Work to complete:
Retype the records word for word. Skip every image.

(Dataset entries)
--- START ---

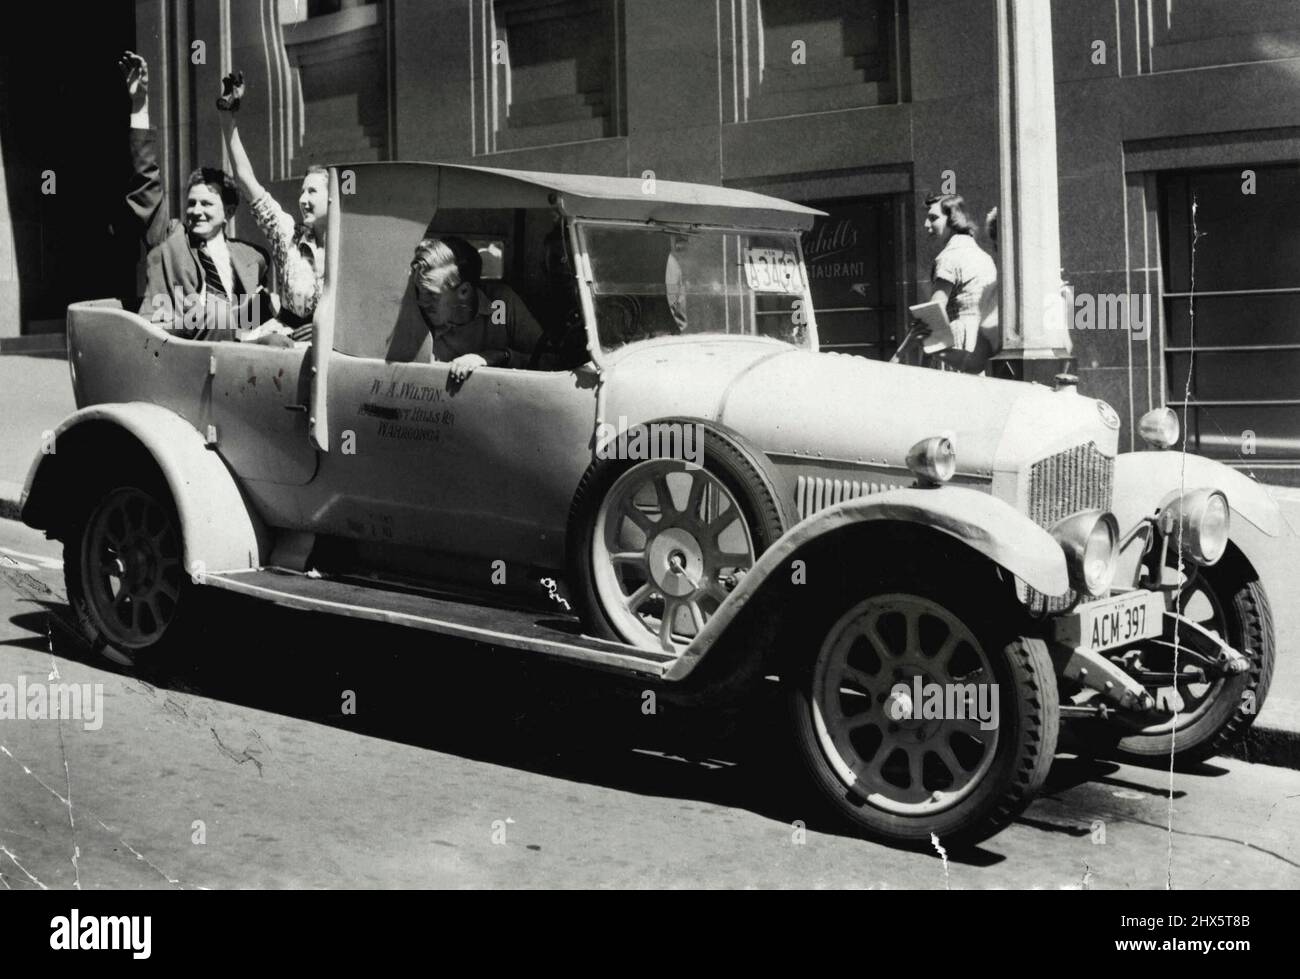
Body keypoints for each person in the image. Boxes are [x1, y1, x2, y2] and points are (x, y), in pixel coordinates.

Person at [119, 52, 273, 340]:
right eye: (191, 203)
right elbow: (145, 179)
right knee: (219, 320)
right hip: (177, 352)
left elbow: (253, 321)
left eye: (206, 203)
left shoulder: (252, 257)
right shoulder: (168, 238)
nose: (196, 210)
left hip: (231, 361)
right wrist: (140, 104)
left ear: (228, 213)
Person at [216, 70, 328, 347]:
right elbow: (245, 179)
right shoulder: (288, 233)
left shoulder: (353, 248)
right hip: (284, 347)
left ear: (334, 198)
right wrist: (227, 116)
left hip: (335, 353)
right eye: (302, 190)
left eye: (312, 191)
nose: (302, 199)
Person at [409, 236, 543, 382]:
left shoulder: (501, 303)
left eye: (431, 294)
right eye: (418, 291)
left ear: (464, 292)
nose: (421, 302)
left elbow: (549, 360)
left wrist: (498, 357)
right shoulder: (415, 313)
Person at [921, 193, 998, 372]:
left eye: (933, 218)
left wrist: (926, 356)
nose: (927, 225)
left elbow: (934, 311)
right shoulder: (983, 256)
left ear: (953, 219)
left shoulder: (947, 257)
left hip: (958, 343)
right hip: (981, 343)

--- END ---

Result of the exercise:
Body keypoints for each person in the image. Boxes are [x1, y1, x2, y2] and points are (x, y), in pixel coordinates.

Person at [119, 52, 273, 340]:
right eye: (191, 203)
right elbow: (145, 179)
right knee: (219, 320)
right hip: (177, 352)
left elbow: (253, 321)
left eye: (206, 203)
left shoulder: (252, 257)
right shoulder: (168, 238)
nose: (196, 210)
left hip: (231, 361)
right wrist: (140, 104)
left ear: (228, 213)
Person at [216, 70, 328, 347]:
right elbow: (245, 179)
right shoulder: (288, 233)
left shoulder: (353, 248)
right hip: (284, 347)
left ear: (334, 198)
right wrist: (227, 116)
left hip: (335, 353)
right eye: (302, 190)
left eye: (312, 191)
nose: (302, 199)
Person at [409, 236, 543, 382]:
left shoulder: (501, 303)
left eye: (431, 294)
right eye: (418, 291)
left ear: (464, 292)
nose: (421, 302)
left elbow: (549, 360)
left wrist: (498, 357)
right shoulder: (415, 313)
Person at [921, 193, 998, 372]:
left eye: (933, 218)
left wrist: (926, 356)
nose: (927, 225)
left elbow: (934, 311)
right shoulder: (983, 256)
left ear: (953, 219)
left shoulder: (947, 257)
left hip: (958, 343)
right hip: (981, 343)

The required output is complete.